Que l’Automate joue avec sa main gauche, c’est là une circonstance qui n’a pas de rapport avec la machine, considérée simplement comme machine. Toute combinaison mécanique qui obligerait un automate à remuer, d’une façon donnée quelconque, le bras gauche, pourrait, vice versa, le contraindre à remuer le bras droit. Mais ce principe ne peut pas s’étendre jusqu’à l’organisation humaine, où nous trouvons une différence radicale et marquée dans la conformation, et, de toute manière, dans les facultés des deux bras, le droit et le gauche. En réfléchissant sur ce dernier fait, nous rapprochons naturellement cette excentricité de l’Automate de cette particularité propre à l’organisation humaine. Et nous sommes alors contraints de supposer une sorte de renversement, car l’Automate joue précisément comme un homme ne jouerait pas. Ces idées, une fois acceptées, suffisent par elles-mêmes pour suggérer la conception d’un homme caché à l’intérieur. Encore quelques pas, et nous touchons finalement au résultat. L’Automate joue avec son bras gauche parce que, dans les conditions actuelles, l’homme ne peut jouer qu’avec son bras droit ; — c’est simplement faute de mieux. Supposons, par exemple, que l’Automate joue avec son bras droit. Pour atteindre le mécanisme qui fait mouvoir le bras, et que nous avons dit être juste au-dessous de l’épaule, il faudrait nécessairement que l’homme se servît de son bras droit dans une position excessivement pénible et embarrassée (c’est-à-dire en le soulevant tout contre son corps, strictement opprimé entre son corps et le flanc de l’Automate), ou bien qu’il se servît de son bras gauche en le ramenant sur sa poitrine. Dans aucun des deux cas il n’agirait avec la précision et l’aisance nécessaires. Au contraire, l’Automate jouant, comme il fait, avec son bras gauche, toutes les difficultés disparaissent : le bras droit de l’homme passe devant sa poitrine, et les doigts de sa main droite agissent, sans aucune gêne, sur le mécanisme de l’épaule de la figure.
Nous ne croyons pas qu’aucune objection raisonnable puisse être élevée contre cette explication de l’Automate joueur d’échecs.
- ↑ Sous le titre : Audroïdes, on trouvera dans l’Encyclopédie d’Edimbourg une liste complète des principaux automates des temps anciens et modernes
- ↑ Cet article écrit en 1835, quand M. Maelzel, qui vient de mourir récemment, montrait le Joueur d’échecs dans les États de l’Union. L’Automate, à ce que nous croyons, est maintenant (1853) en la possession du professeur J.-K. Mitchell, de Philadelphie. (Note de l’éditeur.)

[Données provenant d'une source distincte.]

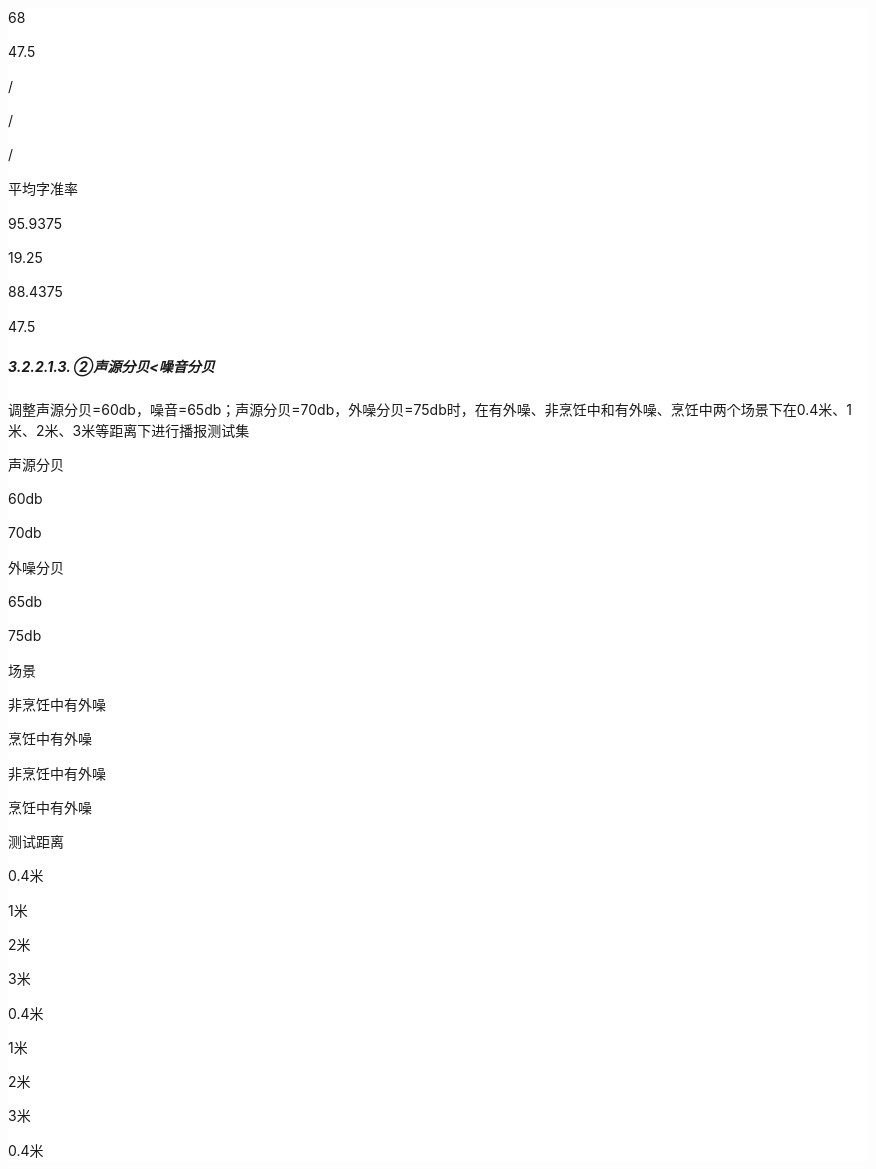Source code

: 68

47.5

/

/

/

平均字准率

95.9375

19.25

88.4375

47.5

##### 3.2.2.1.3. ②声源分贝<噪音分贝

调整声源分贝=60db，噪音=65db；声源分贝=70db，外噪分贝=75db时，在有外噪、非烹饪中和有外噪、烹饪中两个场景下在0.4米、1米、2米、3米等距离下进行播报测试集 

声源分贝

60db

70db

外噪分贝

65db

75db

场景

非烹饪中有外噪

烹饪中有外噪

非烹饪中有外噪

烹饪中有外噪

测试距离

0.4米

1米

2米

3米

0.4米

1米

2米

3米

0.4米
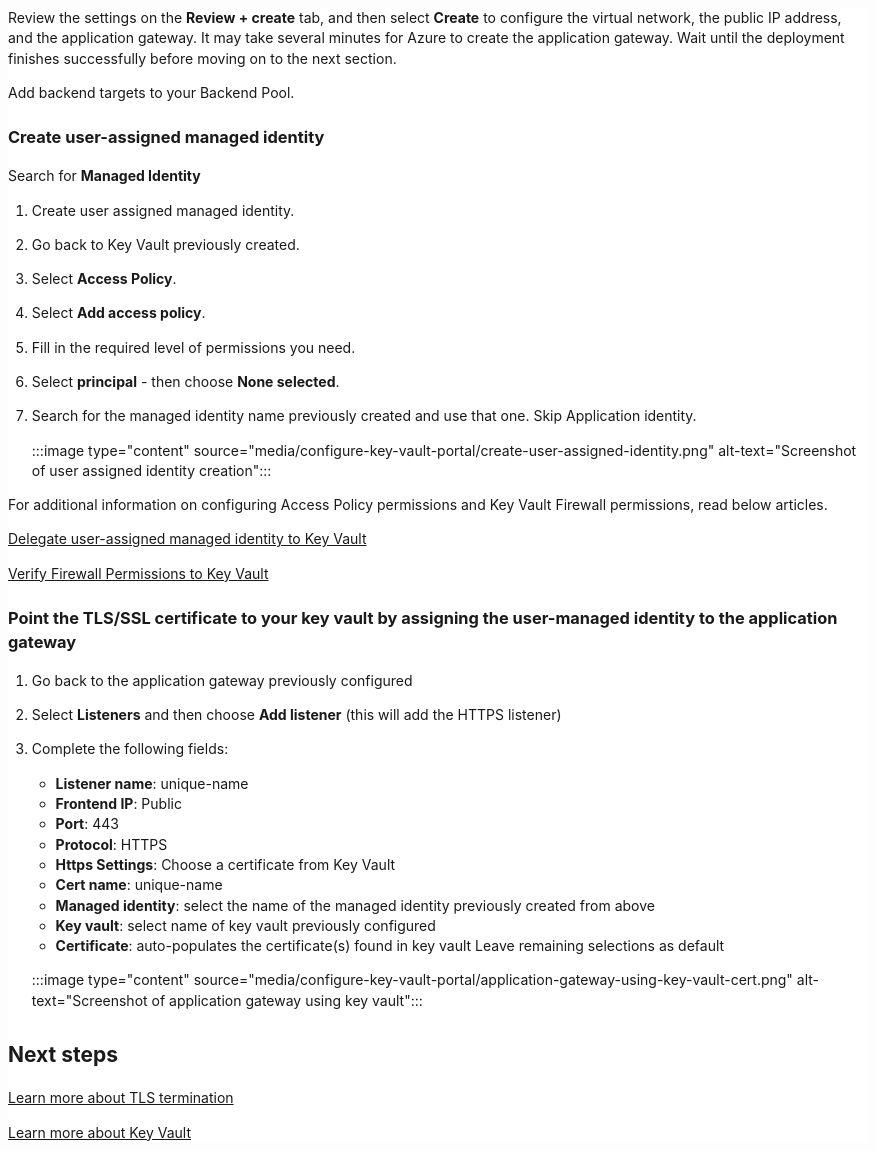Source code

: Review the settings on the **Review + create** tab, and then select **Create** to configure the virtual network, the public IP address, and the application gateway. It may take several minutes for Azure to create the application gateway. Wait until the deployment finishes successfully before moving on to the next section.

Add backend targets to your Backend Pool.


### Create user-assigned managed identity

Search for **Managed Identity**
1. Create user assigned managed identity.
2. Go back to Key Vault previously created.
3. Select **Access Policy**.
4. Select **Add access policy**.
5. Fill in the required level of permissions you need.
6. Select **principal** - then choose **None selected**.
7. Search for the managed identity name previously created and use that one.
Skip Application identity.

    :::image type="content" source="media/configure-key-vault-portal/create-user-assigned-identity.png" alt-text="Screenshot of user assigned identity creation":::

For additional information on configuring Access Policy permissions and Key Vault Firewall permissions, read below articles. 

[Delegate user-assigned managed identity to Key Vault](./key-vault-certs.md#delegate-user-assigned-managed-identity-to-key-vault)

[Verify Firewall Permissions to Key Vault](./key-vault-certs.md#verify-firewall-permissions-to-key-vault)

### Point the TLS/SSL certificate to your key vault by assigning the user-managed identity to the application gateway

1. Go back to the application gateway previously configured
2. Select **Listeners** and then choose **Add listener** (this will add the HTTPS listener)
3. Complete the following fields:

    - **Listener name**: unique-name
    - **Frontend IP**: Public
    - **Port**: 443
    - **Protocol**: HTTPS
    - **Https Settings**: Choose a certificate from Key Vault
    - **Cert name**: unique-name
    - **Managed identity**: select the name of the managed identity previously created from above
    - **Key vault**: select name of key vault previously configured
    - **Certificate**: auto-populates the certificate(s) found in key vault
Leave remaining selections as default

    :::image type="content" source="media/configure-key-vault-portal/application-gateway-using-key-vault-cert.png" alt-text="Screenshot of application gateway using key vault":::



## Next steps
[Learn more about TLS termination](ssl-overview.md)

[Learn more about Key Vault](../key-vault/general/index.yml)


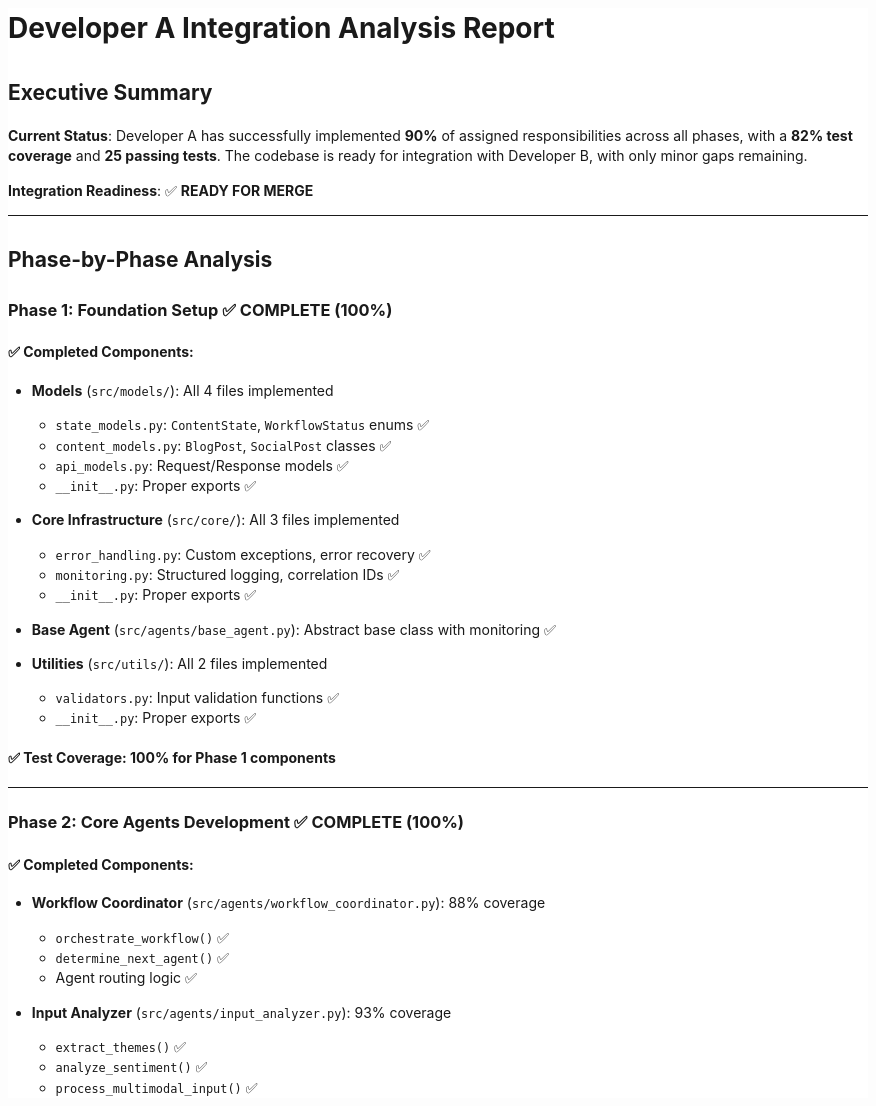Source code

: # Developer A Integration Analysis Report

## Executive Summary

**Current Status**: Developer A has successfully implemented **90%** of assigned responsibilities across all phases, with a **82% test coverage** and **25 passing tests**. The codebase is ready for integration with Developer B, with only minor gaps remaining.

**Integration Readiness**: ✅ **READY FOR MERGE**

---

## Phase-by-Phase Analysis

### Phase 1: Foundation Setup ✅ **COMPLETE (100%)**

#### ✅ Completed Components:
- **Models** (`src/models/`): All 4 files implemented
  - `state_models.py`: `ContentState`, `WorkflowStatus` enums ✅
  - `content_models.py`: `BlogPost`, `SocialPost` classes ✅
  - `api_models.py`: Request/Response models ✅
  - `__init__.py`: Proper exports ✅

- **Core Infrastructure** (`src/core/`): All 3 files implemented
  - `error_handling.py`: Custom exceptions, error recovery ✅
  - `monitoring.py`: Structured logging, correlation IDs ✅
  - `__init__.py`: Proper exports ✅

- **Base Agent** (`src/agents/base_agent.py`): Abstract base class with monitoring ✅

- **Utilities** (`src/utils/`): All 2 files implemented
  - `validators.py`: Input validation functions ✅
  - `__init__.py`: Proper exports ✅

#### ✅ Test Coverage: 100% for Phase 1 components

---

### Phase 2: Core Agents Development ✅ **COMPLETE (100%)**

#### ✅ Completed Components:
- **Workflow Coordinator** (`src/agents/workflow_coordinator.py`): 88% coverage
  - `orchestrate_workflow()` ✅
  - `determine_next_agent()` ✅
  - Agent routing logic ✅

- **Input Analyzer** (`src/agents/input_analyzer.py`): 93% coverage
  - `extract_themes()` ✅
  - `analyze_sentiment()` ✅
  - `process_multimodal_input()` ✅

- ↑ Le mot échec prononcé par le Turc est un perfectionnement de M. Maelzel. Quand elle était la propriété du baron Kempelen, la figure signifiait échec en frappant sur la caisse avec sa main droite.
- ↑ Sir David Brewster suppose qu’il y a toujours un grand espace derrière le tiroir, même quand il est fermé, — en d’autres termes, que le tiroir est « un faux tiroir ». Mais cette idée est absolument insoutenable. Une supercherie aussi vulgaire serait immédiatement découverte ; le tiroir, étant ouvert dans toute son étendue, fournirait ainsi l’occasion de comparer sa profondeur avec celle de la caisse.
- ↑ Plusieurs de ces observations ont simplement pour but de prouver que la machine est nécessairement réglée par la pensée, et il nous a paru que ce serait un travail superflu que de produire de nouveaux arguments à l’appui de ce qui a été déjà parfaitement admis. Mais notre dessein est de convaincre spécialement certains de nos amis, sur lesquels une méthode de raisonnement suggestive aura plus d’influence que la démonstration à priori la plus rigoureuse.